Wednesday, February 15, 2006

Tribute to Sura

MY grandfather Sundara Ramaswamy, who died over a month ago, leaves behind a rich legacy shaped by his written works — novels, poems, short stories, critical essays. But for me, he was just Grandpa.
My earliest memories of him are of a bald man sitting in his room, a wall entirely made of glass, loudly dictating Tamil words, to the clang of the typewriter. Sentences would jump out of him, the typewriter would struggle to keep up, and words would start again. When permitted inside the room, I always found it boring in a few minutes.
He was strict and unapproachable, more in my imagination than in reality. Most of my holidays I spent in his house, but I tried hard to avoid him. There would always be some small sin I had committed that he was bound to pull me up for. His idea of playtime was colouring books, mine included violent games, the victim usually being my brother.
I detested Tamil and never read anything outside of school work. His first short story that I read was a little known translation into English of Stamp Album. When I told him about it, he was surprised and asked for the book. He didn’t realise that the story had been translated. That incident left no impression on my mind. I thought compared to Sherlock Holmes, Stamp Album was nothing.
Then for years, he was absent from my life. I rarely visited my grandparents and for a time it seemed like I didn’t know them anymore. My father would keep mentioning JJ: Sila Kurippugal in his conversations about books. After one such conversation, I dusted a heavily marked first edition copy of the book from the loft and looked at it. I had never read a Tamil novel before and I seriously doubted I would read this one. The first sentence on JJ's death was striking. I was curious about how a writer could start a novel with his main character dying right in the first line. I kept reading and over three or four days finished the book.
I realised then that books do change your life. And for the first time in years, I wanted to meet my grandfather. I went over to his place and told him that I had read JJ. He wanted to talk but I grew shy. He said he would like to suggest a couple of books that I might like, but I somehow slipped away.
Years later, after my mother died and father became ill, I moved to my grandparents’ home. I read a lot of him during this time which gave me the confidence to ask him questions about his work, his idea of creativity and virtually everything under the sun. I joined him in his evening walks and we would have long conversations. Looking back, I realise that I was more naive that I thought I was and he was more patient than he needed to be.
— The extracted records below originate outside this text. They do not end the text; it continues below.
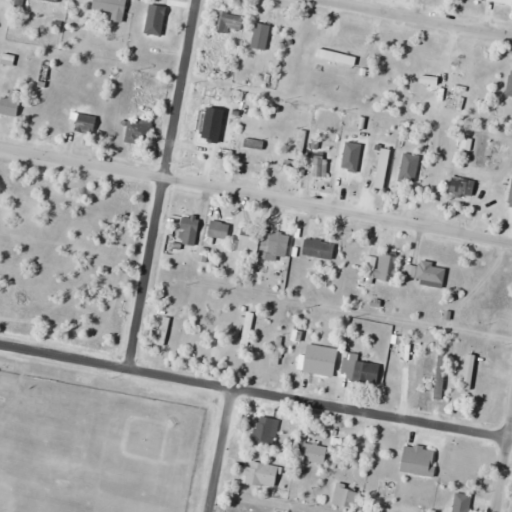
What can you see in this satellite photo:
building: (51, 0)
building: (505, 1)
building: (113, 8)
building: (161, 14)
road: (415, 18)
building: (229, 22)
building: (263, 34)
building: (330, 54)
building: (338, 55)
building: (509, 87)
building: (478, 93)
building: (451, 101)
building: (11, 104)
building: (88, 124)
building: (141, 132)
building: (230, 144)
building: (255, 144)
building: (318, 164)
building: (351, 169)
building: (382, 169)
building: (408, 170)
road: (161, 184)
building: (464, 186)
road: (255, 192)
building: (220, 229)
building: (190, 231)
building: (266, 242)
building: (320, 249)
building: (388, 267)
building: (433, 272)
building: (506, 292)
building: (248, 329)
building: (165, 331)
building: (279, 350)
building: (322, 360)
building: (360, 369)
building: (443, 376)
road: (255, 390)
building: (266, 432)
road: (221, 449)
building: (316, 453)
building: (419, 461)
road: (504, 471)
building: (261, 475)
building: (348, 495)
building: (465, 501)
He had a mind that always thought things through. He could with great style incisively analyse issues, a quality that make his essays valuable. But there are aspects to him like his conversations — funny, clever and poignant — that went unrecorded. He also laughed like no one else, his facial muscles completely loose, his mouth wide, his eyebrows as if frowning.
I remember talking to him when he had just begun his third novel — Kuzhanthaigal Pengal Angal. From random conversations to the manuscript to the published book, the creative process was fascinating. He approached it like a 10 to 5 job. Even 10 minutes away from his work affected him badly.
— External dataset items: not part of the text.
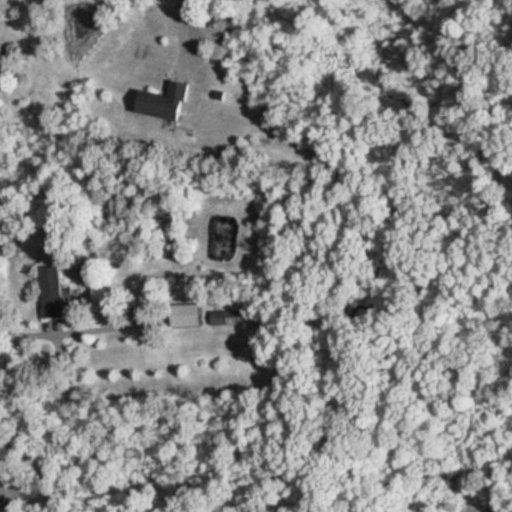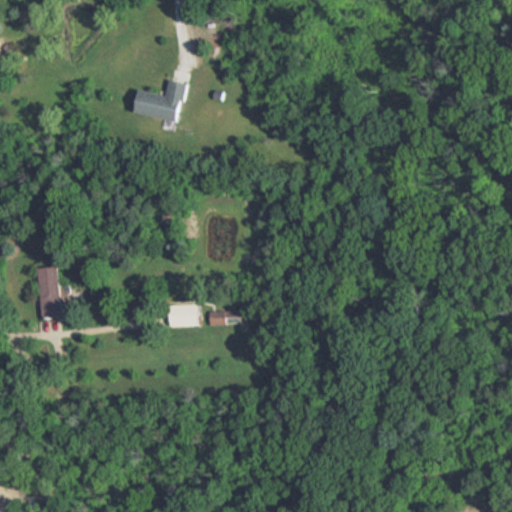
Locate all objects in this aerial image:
road: (184, 36)
building: (167, 100)
building: (52, 291)
building: (186, 314)
building: (225, 316)
road: (26, 336)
It was as if he had tons to say even after 50 years at it. He would always keep grumbling about distractions that keep him away from work. He had a spirit that wasn’t easily suppressed. From the way he exercised in the morning till in the night when he read himself to sleep, he displayed an enthusiasm for life that I envied.
One of the first things that my uncle Kannan did around the time he revived Kalachuvadu, the literary magazine, in the mid 90s, was to publish my grandfather's collection of poems. Unlike his other works, the poems kept growing on me with every reading. When dramatised or sung, these poems reveal a dimension to them that make me marvel at their writer.
He was in great health when he wrote the short stories collected in Maria Thamuvukku Ezhuthiya Kaditham in 2003. It’s hard to believe that barely two years later, he is no more.
When news that he had been admitted to hospital came, I grew restless. His voice when he had last spoken to me had been really subdued. Even after seeing his body in the casket at the funeral, the reality of his death never hit home. It was unreal to see people crying unabashedly and to walk among showering petals to the cemetery alongside his body.
My relationship with him was in many ways unfulfilled. I had somehow deluded myself to thinking that he would always be there. Today, I regret deeply that another conversation with him is impossible.
The day after his funeral, my six-year-old cousin imitated my grandfather's ritualistic arrival at the dining table for lunch. The door of his room would open, my grandfather would emerge humming a tune and walk the few feet to the large hall, switch on the fan and sit in his regular chair. None of us look at the time. It would always be 1 pm.
Most people, I think, go through life without ever having a shot at what they really want to do. My grandfather decided in his teens that he wanted to be a writer and pursued that path with rigour. Amidst all this sorrow, that’s one thing that makes me happy. Happy of his fulfilled life and our unfulfilled relationship.